Figs fruit on the previous year's growth, so pruning must be timed carefully to avoid removing potential crops. The main pruning window is January to March, while the tree is dormant. Use clean, sharp secateurs or a pruning saw for thicker branches. In late winter, remove any dead, damaged, or crossing branches to maintain an open framework that allows light and air into the centre. If your fig is fan-trained against a wall, tie in strong young shoots to fill gaps and cut back any growing away from the wall or into the structure. On freestanding trees, aim for a balanced, open goblet shape by shortening overly long shoots to an outward-facing bud. In June, pinch out the growing tips of new shoots once they have produced five or six leaves. This encourages the formation of embryonic figs at the leaf joints, which will overwinter as pea-sized fruitlets and ripen the following summer. Remove any large, soft figs still on the tree in autumn—they won't survive winter and can harbour disease. Figs grown under glass or in mild coastal areas may need summer thinning if they become congested, but outdoor trees in cooler zones rarely require heavy pruning. Overpruning stimulates vigorous, unproductive growth, so err on the side of restraint. The goal is a tidy, well-spaced structure that maximises sunlight on ripening wood.

Common mistakes

Finally pruning after five years of neglect

A drastic prune after years of nothing triggers an explosion of watershoots and almost no fruit the next year. Better to gradually restore over 2–3 years than do everything in one winter.
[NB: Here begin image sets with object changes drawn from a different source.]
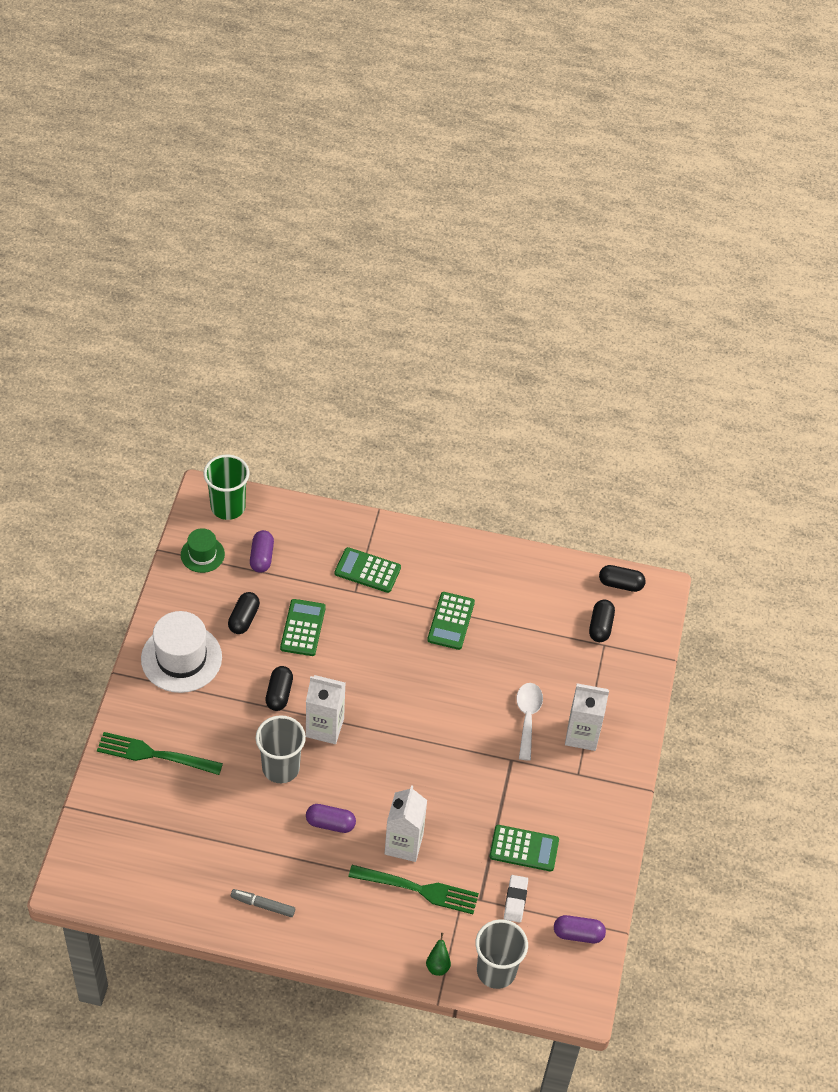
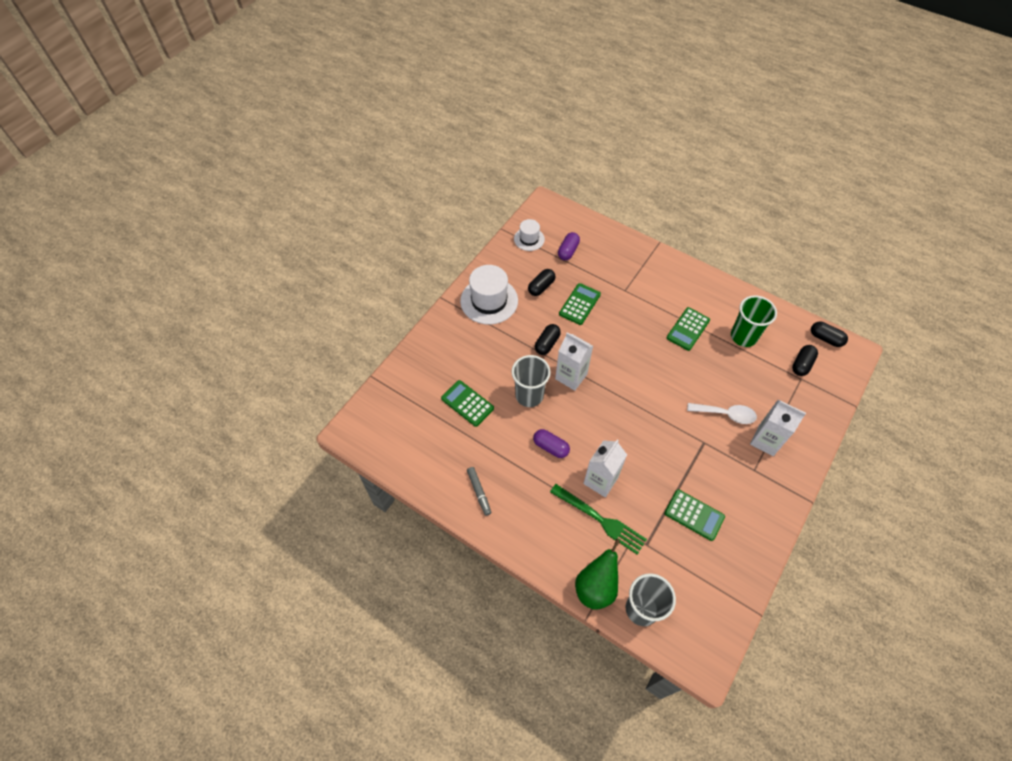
camera: 25 degrees right, 5 degrees up
green fork [97,732,223,775] -> none
green hat [181,528,225,573] -> white hat [514,219,545,251]
green cup [204,455,249,520] -> green cup moved to [731,295,777,347]
grey marker [231,889,295,917] -> grey marker turned 150 degrees counterclockwise [467,467,491,516]
green calculator [335,547,401,593] -> green calculator moved to [441,380,494,427]
green pear [426,933,451,976] -> green pear [575,539,620,610], size x2.06
white eraser [504,875,528,923] -> none
white spoon [516,683,543,760] -> white spoon turned 75 degrees clockwise [687,403,757,424]
purple capsule [554,915,606,943] -> none

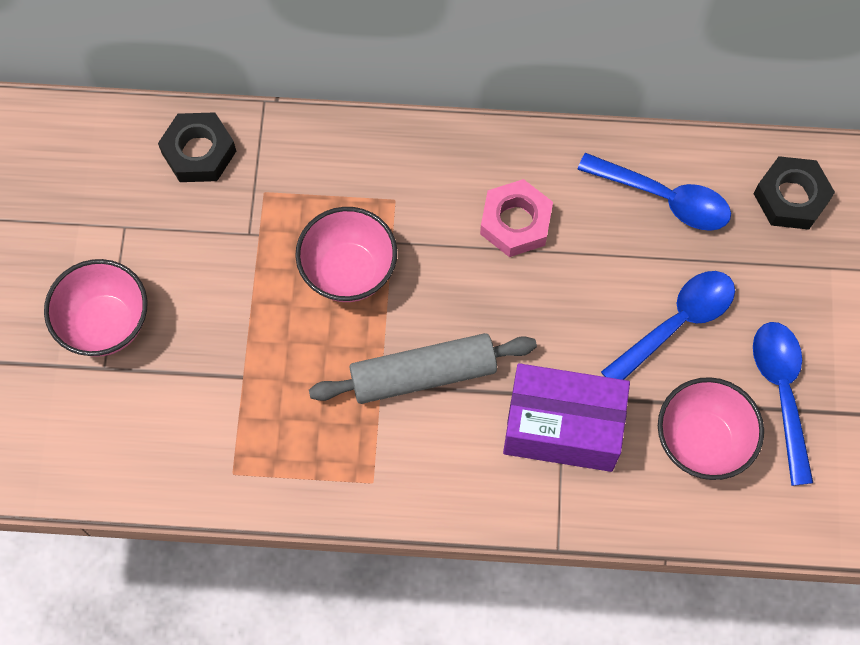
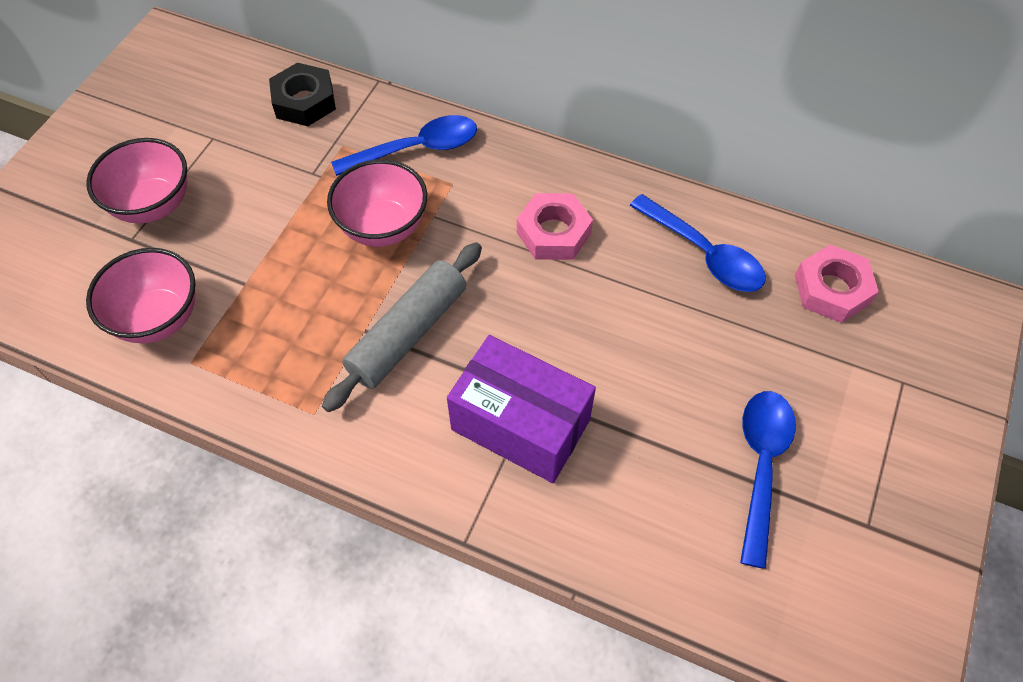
camera: 20 degrees right, 10 degrees down
grey rolling pin [309,333,537,404] -> grey rolling pin turned 60 degrees counterclockwise [322,242,482,412]
blue spoon [601,271,735,380] -> blue spoon moved to [331,115,477,176]
pink bowl [658,377,764,480] -> pink bowl moved to [86,248,196,344]
black nut [754,156,835,230] -> pink nut [795,245,879,323]

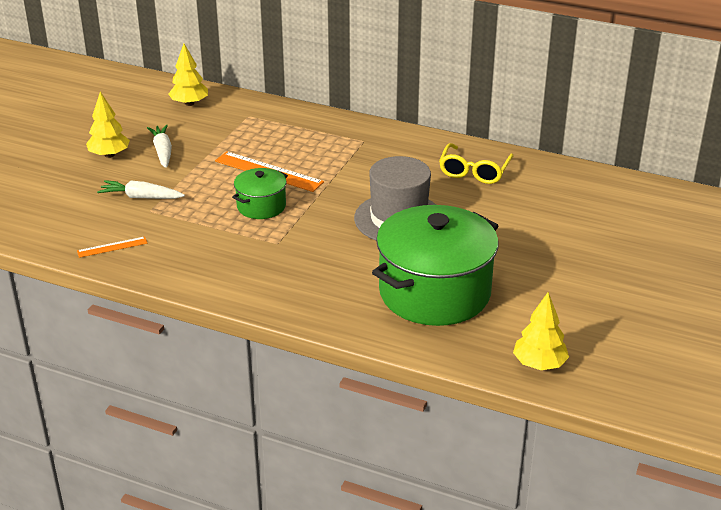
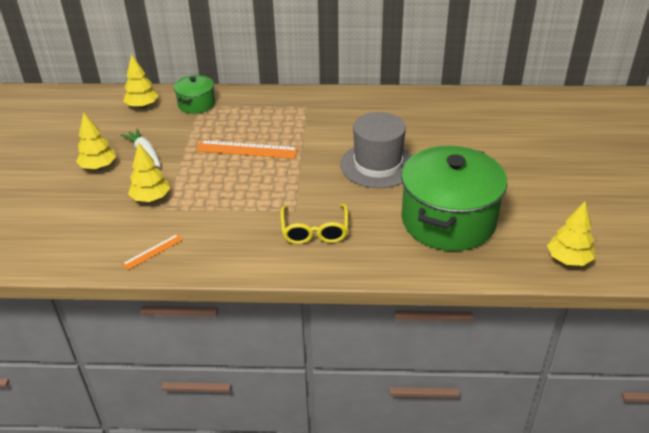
camera: 20 degrees left, 5 degrees up
white carrot [97,180,185,199] -> yellow tree [128,142,170,202]
green pot [232,168,288,219] -> green pot moved to [174,75,215,114]
yellow glasses [439,143,513,184] -> yellow glasses moved to [280,204,348,244]

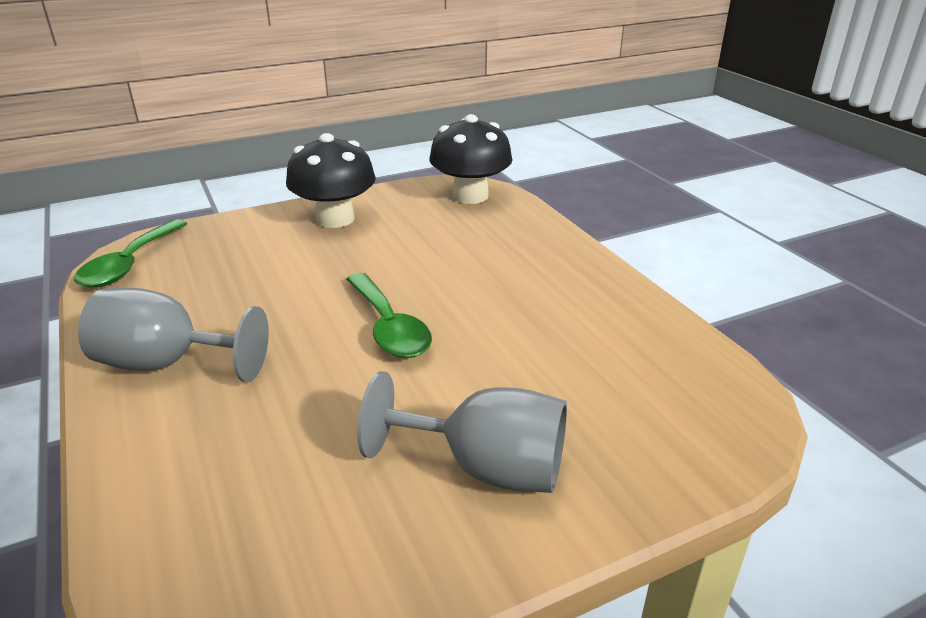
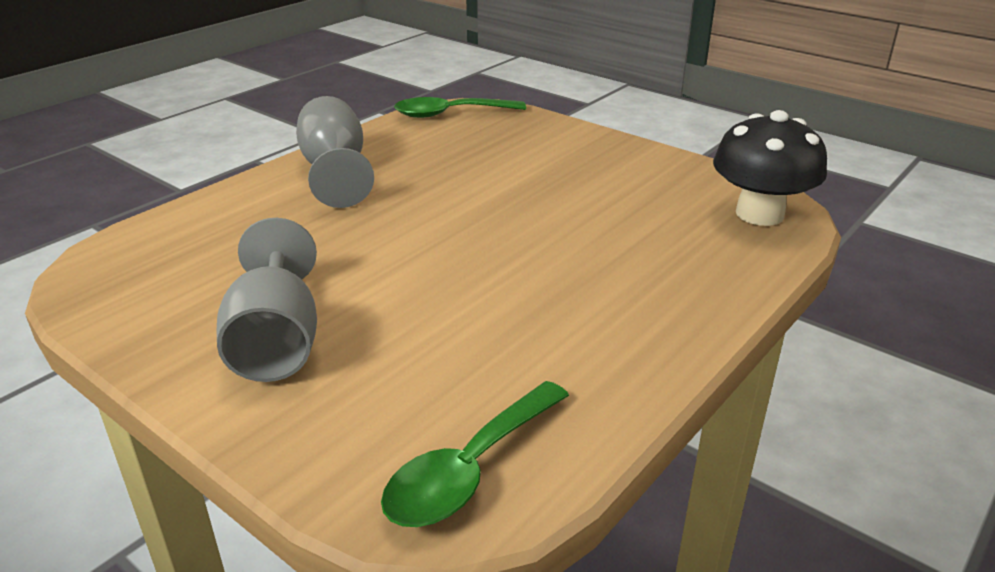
camera: 65 degrees right, 0 degrees up
black mushroom [286,133,376,228] -> none
green spoon [346,273,432,358] -> green spoon moved to [381,381,569,527]

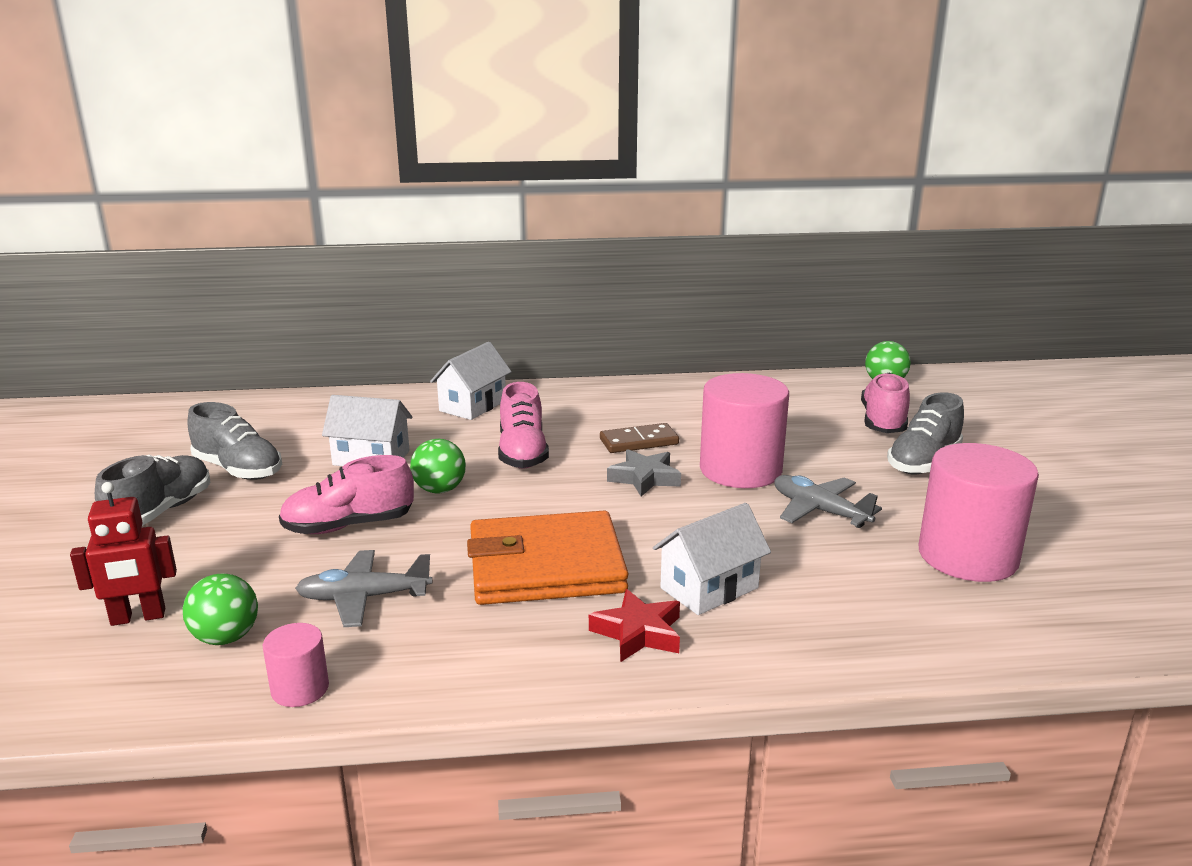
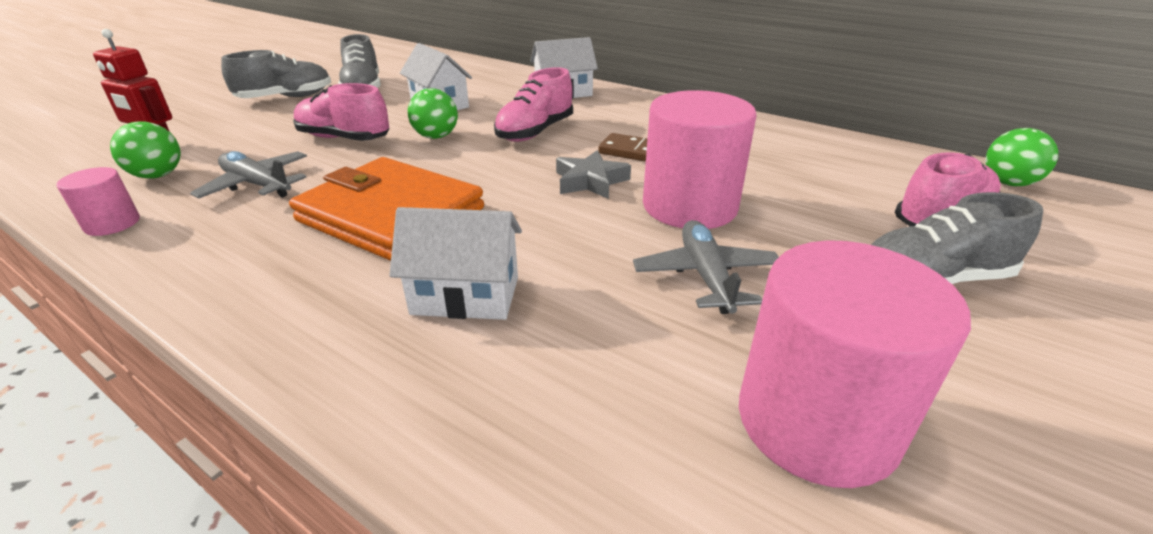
camera: 40 degrees right, 10 degrees up
red star [589,589,680,662] -> none

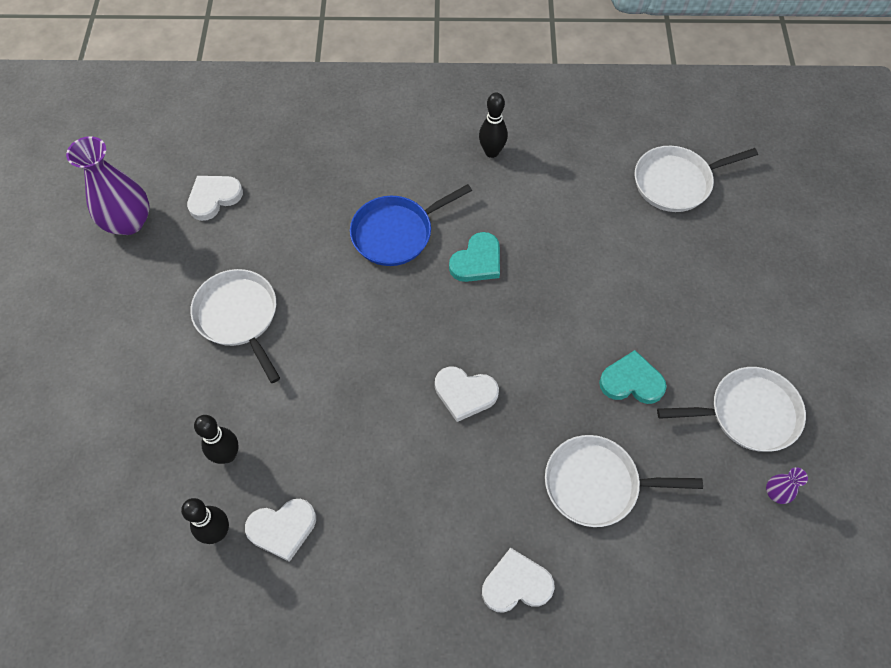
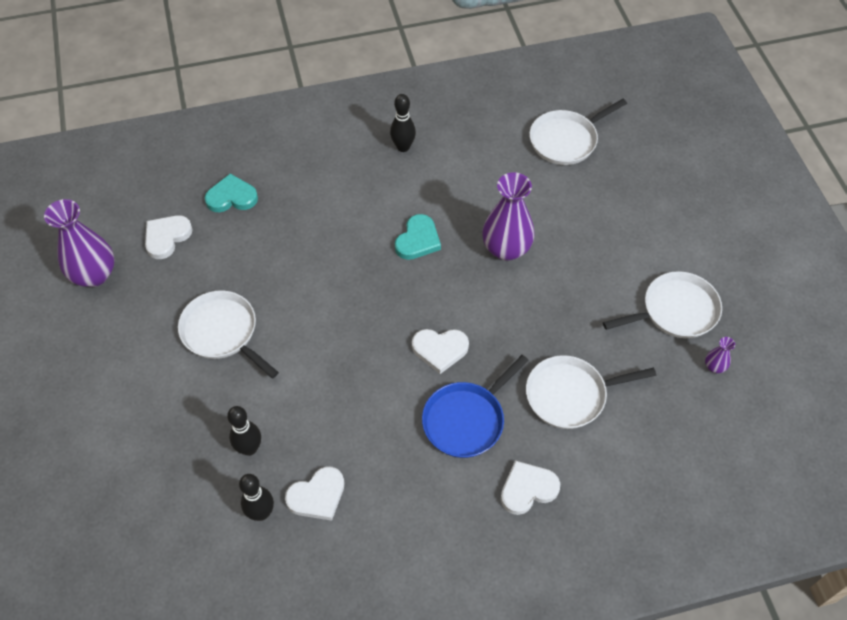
camera: 15 degrees left, 5 degrees down
blue pan [350,184,472,266] -> blue pan moved to [422,355,529,458]
turquoise heart [599,350,667,404] -> turquoise heart moved to [205,173,258,212]
none -> purple vase [482,172,535,261]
Pruning blackcurrant the way you prune redcurrant

Blackcurrant fruits on one-year-old wood, redcurrant on short, multi-year spurs. Prune a blackcurrant for shape (like redcurrant) and you'll harvest nothing.

Pruning during frost

Wounds don't heal in frost and the wood can split. Wait for a frost-free day, even in winter dormancy.

Combine with feeding

In February and March you can combine pruning with feeding — efficient, and you only disturb the plant once. Read the full care guide for fig →

Too late this year? Here's what to do

Better to wait than prune at the wrong moment. The next optimal window is January next year. Until then: leave the plant alone — only remove dead or diseased wood (which you can do year-round).